No matter what happens, McGowan will have a spot on the 25-man roster, but there's uncertainty over whether his future is in the rotation or the bullpen.
McGowan admitted after his last start that he has feeling fatigued around the 60-pitch mark, and unless that issue is solved against the Royals, it might force the Blue Jays to make a change as they continue to search for ways to get more innings out of their starting pitchers.
"The body just feels like it runs out of steam a little bit," McGowan said. "I shouldn't be feeling that, I should be at the point where I can go 90-100 [pitches], especially the way my arm feels. It feels great."
McGowan was staked to an early 6-1 lead in his last outing, but was unable to hold the Orioles in check. He allowed two runs in the third, then departed with the bases loaded and nobody out in the fifth. He has pitched more than four innings just once this season and owns a 6.88 ERA in four starts.
Left-hander Jason Vargas will get the call for Kansas City and in a lot of ways he has been the polar opposite of McGowan. Vargas has been consistently effective in his first five starts for the Royals as his 1.54 ERA indicates. He's never given up more than two earned runs in a game. His innings have gone 7-8-7-7-6 and he's thrown at least 100 pitches in each game.
"It's better than doing bad. The idea is to do well. It's pretty self-explanatory," Vargas said. "It really doesn't matter until you pitch the next game you're supposed to pitch. None of it all matters if you don't pitch well the next time out."
His next time out is against a team that has given him trouble in the past -- he's 1-3 with a 5.87 ERA in six games against Toronto. But he hasn't faced them since 2012.
Royals manager Ned Yost said Mike Butcher, who was Vargas' pitching coach last year with the Angels, predicted that the Royals would appreciate their free-agent signee.
"He said, 'I hate the fact that we lost him because he's special in terms of what he does on the mound, how he competes, how he can command a baseball,'" Yost said. "So after talking to Butcher, I expected that we're going to have a pretty good guy here."
Vargas is the type of pitcher who doesn't rattle and leans a lot on the Royals' tight defense.
"He doesn't challenge hitters, he makes pitches," Yost said. "It gives him the confidence that, 'If I make a little bit of a mistake, somebody's still going to be there to catch it.'"
Unfortunately for the Royals, they've managed to lose three of his five starts after he left the game.
Blue Jays: Cabrera has chance to set franchise record
• Melky Cabrera just needs one more hit to set the club record for most hits during March and April.

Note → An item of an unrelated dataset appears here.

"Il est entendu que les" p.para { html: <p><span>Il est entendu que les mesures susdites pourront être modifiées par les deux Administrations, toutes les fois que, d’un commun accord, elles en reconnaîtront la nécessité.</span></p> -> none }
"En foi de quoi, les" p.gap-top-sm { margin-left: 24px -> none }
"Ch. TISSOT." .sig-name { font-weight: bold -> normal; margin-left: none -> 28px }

Cabrera tied the franchise mark at 39 with a pair of hits during Sunday's 7-1 victory over the Red Sox. He's tied with Shea Hillenbrand (2005) and Shannon Stewart (2001), but can take sole ownership over the impressive feat with a hit either Tuesday or Wednesday.
Cabrera became the first player in franchise history to record at least one hit in all but one of the club's first 25 games. He's riding a 10-game hitting streak and has 12 multihit games while posting an impressive .345 average.

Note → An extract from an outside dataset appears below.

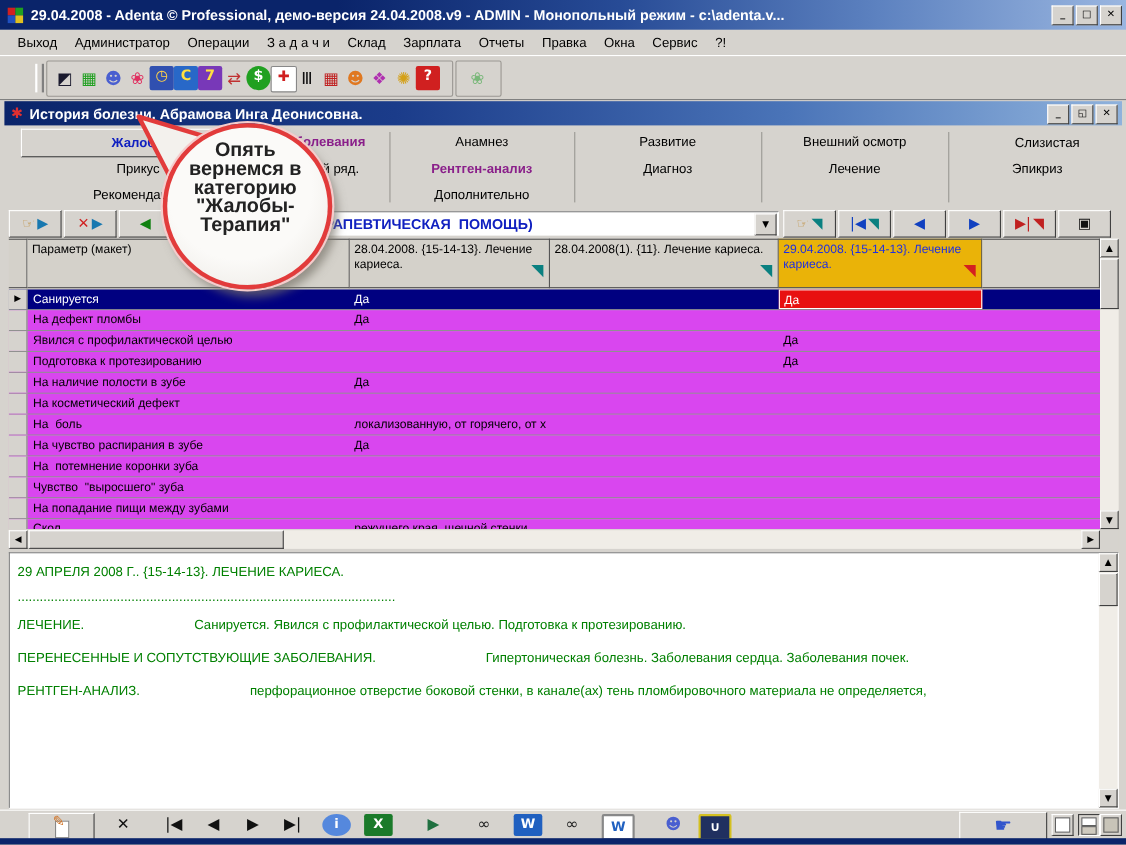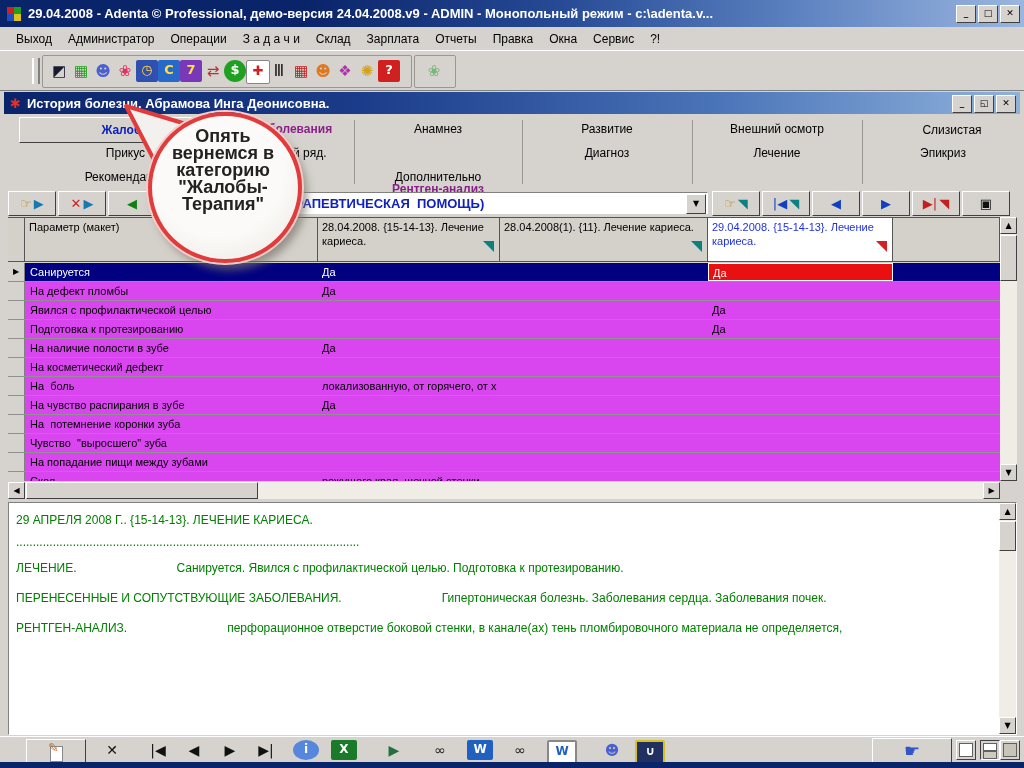"Рентген-анализ" div.tab { margin-top: 36px -> none }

Royals: Nothing to challenge
• The new instant replay challenge system hasn't been used by the Royals, or their opponents for that matter, in the last 10 games.
There was one replay called by the umpires themselves Thursday at Cleveland to determine if Royals catcher Brett Hayes had given runner Asdrubal Cabrera a clear path to the plate before tagging him out to end the first inning. The verdict was that he did.
In the first 14 games of the season, the Royals were involved in 10 replay challenges. Yost is 2-2 in his challenges; opposing skippers are 3-3.
• Blue Jays third baseman Brett Lawrie is hitting just .179, but seven of his 17 hits have gone for extra bases. He leads the team with 20 RBIs and trails only Jose Bautista for the most home runs with six.
• Bautista has reached base safely in all of Toronto's 25 games. He's riding an eight-game hitting streak and has reached base in 52 of his 112 plate appearances, which equates to a .464 on-base percentage.
• Alex Gordon drew his 360th walk Sunday, tying him for 10th place on the Royals' all-time list.
• Shortstop Alcides Escobar has hit safely in six of his last seven games and was 7-for-24 on the Royals' road trip.